Archives of Current Research International

Early identification of pest damage is essential for selecting effective control methods, thereby reducing production costs and minimising crop losses.  In contrast, modern techniques such as remote sensing enable rapid and efficient detection over large areas. Hyperspectral remote sensing provides a non-destructive approach for early detection of crop stress caused by insect pests. The present study aimed to detect infestation of major sucking pests of mulberry like pink mealybug (Maconellicoccus hirsutus Green) spiralling whitefly (Aleurodicus dispersus Russell), and thrips (Pseudodendrothrips mori Niwa) using red edge position (REP) derived from hyperspectral reflectance data. Field experiments were conducted in the mulberry variety V1 at Tamil Nadu Agricultural University, Coimbatore. Spectral reflectance measurements were collected using a GER-1500 spectroradiometer from healthy and pest-infested plants at 15, 30, 45 and 60 days after pruning. The REP values were calculated using the linear interpolation method. The results showed significant shifts in REP towards shorter wavelengths in pest-infested plants compared with healthy plants.

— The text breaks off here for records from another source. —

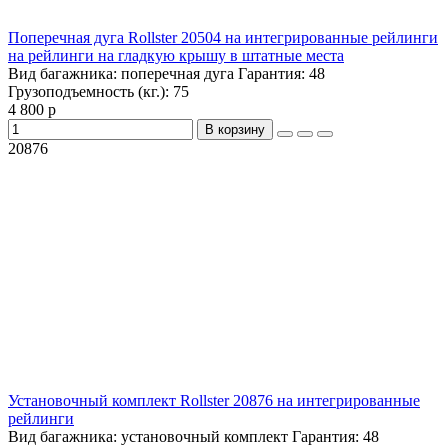
Поперечная дуга Rollster 20504 на интегрированные рейлинги
на рейлинги на гладкую крышу в штатные места
Вид багажника:
поперечная дуга
Гарантия:
48
Грузоподъемность (кг.):
75
4 800 р
В корзину
20876
Установочный комплект Rollster 20876 на интегрированные
рейлинги
Вид багажника:
установочный комплект
Гарантия:
48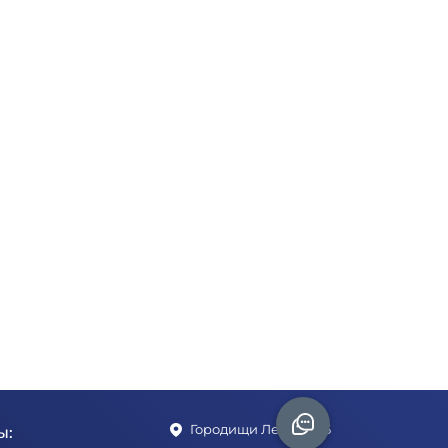
Городищи Ленина 1Б
ы: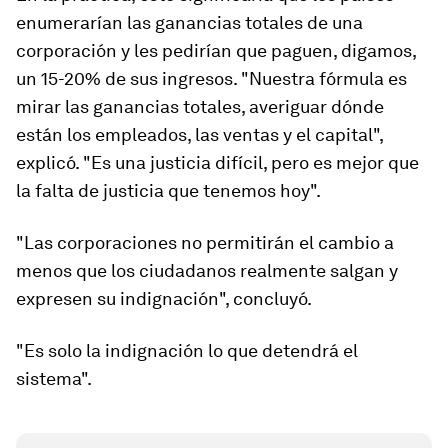
enumerarían las ganancias totales de una
corporación y les pedirían que paguen, digamos,
un 15-20% de sus ingresos. "Nuestra fórmula es
mirar las ganancias totales, averiguar dónde
están los empleados, las ventas y el capital",
explicó. "Es una justicia difícil, pero es mejor que
la falta de justicia que tenemos hoy".
"Las corporaciones no permitirán el cambio a
menos que los ciudadanos realmente salgan y
expresen su indignación", concluyó.
"Es solo la indignación lo que detendrá el
sistema".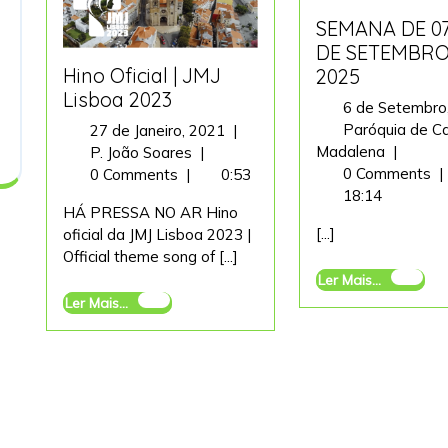
SEMANA DE 07
DE SETEMBRO
Hino Oficial | JMJ
2025
Lisboa 2023
6 de Setembro
Paróquia de C
27
27 de Janeiro, 2021
|
SEMAN
Madalena
|
Hino
de
P. João Soares
|
DE
0 Comments
|
Oficial
Janeiro,
0 Comments
|
0:53
07
18:14
|
2021
HÁ PRESSA NO AR Hino
A
JMJ
[...]
oficial da JMJ Lisboa 2023 |
14
Lisboa
Official theme song of [...]
DE
2023
Ler
Ler Mais...
SETEM
Mais...
Ler
Ler Mais...
DE
Mais...
2025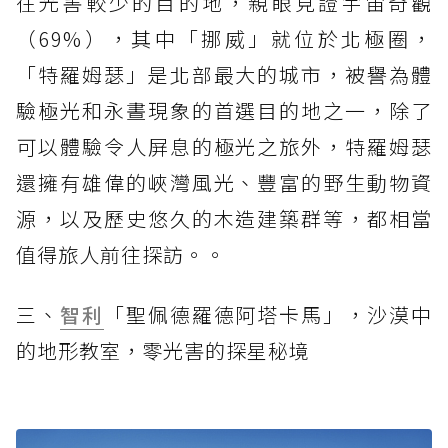
往光害較少的目的地，親眼見證宇宙奇觀
（69%），其中「挪威」就位於北極圈，
「特羅姆瑟」是北部最大的城市，被譽為體
驗極光和永晝現象的首選目的地之一，除了
可以體驗令人屏息的極光之旅外，特羅姆瑟
還擁有雄偉的峽灣風光、豐富的野生動物資
源，以及歷史悠久的木造建築群等，都相當
值得旅人前往探訪。。
三、
智利
「聖佩德羅德阿塔卡馬」，沙漠中
的地形教室，零光害的探星秘境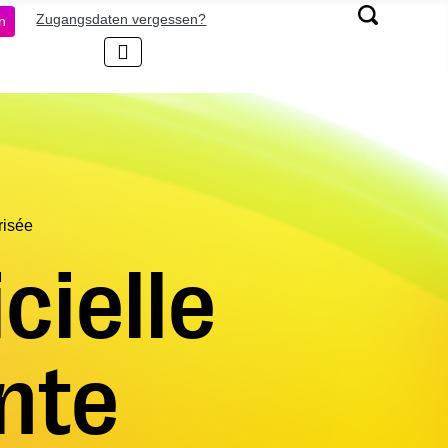
Zugangsdaten vergessen?
n
risée
icielle
nte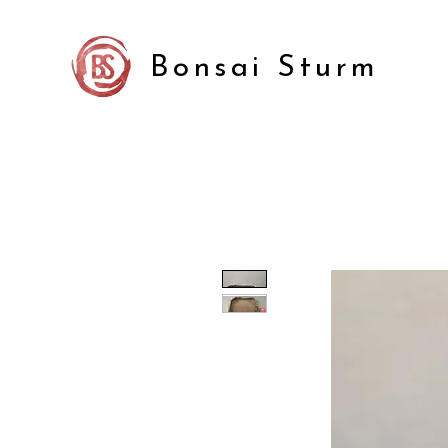
Bonsai Sturm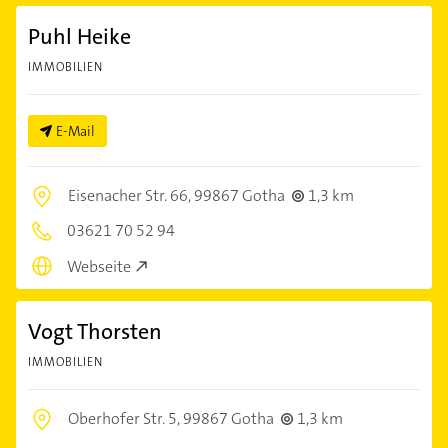
Puhl Heike
IMMOBILIEN
E-Mail
Eisenacher Str. 66,
99867 Gotha
1,3 km
03621 70 52 94
Webseite
Vogt Thorsten
IMMOBILIEN
Oberhofer Str. 5,
99867 Gotha
1,3 km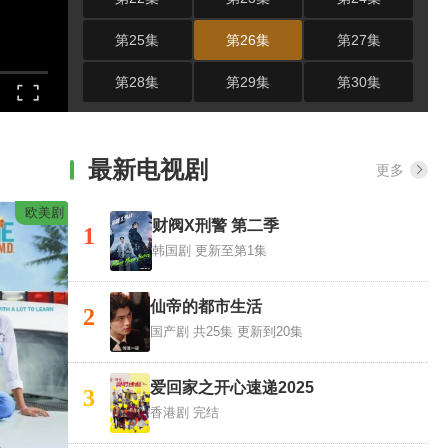
第25集
第26集
第27集
第28集
第29集
第30集
最新电视剧
更多
欧美剧
财阀X刑警 第二季
1
韩国剧
更新至第1集
仙帝的都市生活
2
国产剧
共25集 更新到20集
爱回家之开心速递2025
3
香港剧
完结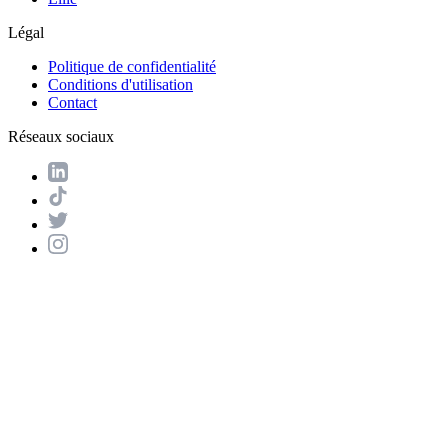
Légal
Politique de confidentialité
Conditions d'utilisation
Contact
Réseaux sociaux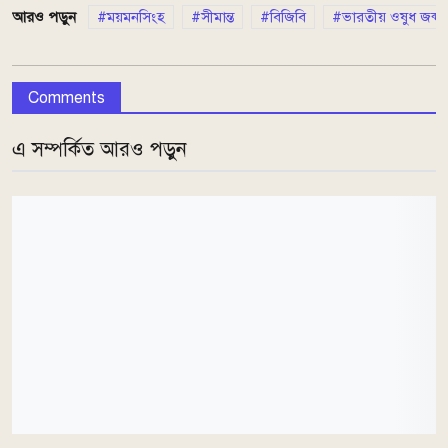
আরও পড়ুন
ময়মনসিংহ
সীমান্ত
বিজিবি
ভারতীয় ওষুধ জব্দ
Comments
এ সম্পর্কিত আরও পড়ুন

Spiralling whitefly (Aleurodicus dispersus Russell) infestation produced the largest REP shift (16.59 nm at 15 DAP), followed by pink mealybug (Maconellicoccus hirsutus Green) (7.42 nm at 60 DAP), while thrips (Pseudodendrothrips mori Niwa) showed comparatively smaller shifts during early infestation stages. These findings demonstrate that red edge position derived from hyperspectral data can effectively detect pest-induced stress in mulberry and may serve as a useful tool for early pest monitoring in sericulture systems. The shift of REP towards shorter wavelengths in damaged plants indicates a reduction in chlorophyll content and photosynthetic efficiency. These findings confirm that REP derived from hyperspectral data can serve as a reliable indicator for early detection of pest-induced stress in mulberry crops.